Work instructions
Repeat each of the items below word for word.
────────
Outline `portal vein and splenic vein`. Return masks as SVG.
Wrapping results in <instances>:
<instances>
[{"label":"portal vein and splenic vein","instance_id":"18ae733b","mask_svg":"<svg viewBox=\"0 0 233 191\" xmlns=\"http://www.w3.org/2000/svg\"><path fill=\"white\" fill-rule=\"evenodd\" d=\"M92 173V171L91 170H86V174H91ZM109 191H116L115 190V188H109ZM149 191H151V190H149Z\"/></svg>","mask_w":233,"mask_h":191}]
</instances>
────────
Final result
Outline `portal vein and splenic vein`. Return masks as SVG.
Wrapping results in <instances>:
<instances>
[{"label":"portal vein and splenic vein","instance_id":"18ae733b","mask_svg":"<svg viewBox=\"0 0 233 191\" xmlns=\"http://www.w3.org/2000/svg\"><path fill=\"white\" fill-rule=\"evenodd\" d=\"M92 173V171L91 170H86V174H91ZM109 191H116L115 190V188H109ZM149 191H151V190H149Z\"/></svg>","mask_w":233,"mask_h":191}]
</instances>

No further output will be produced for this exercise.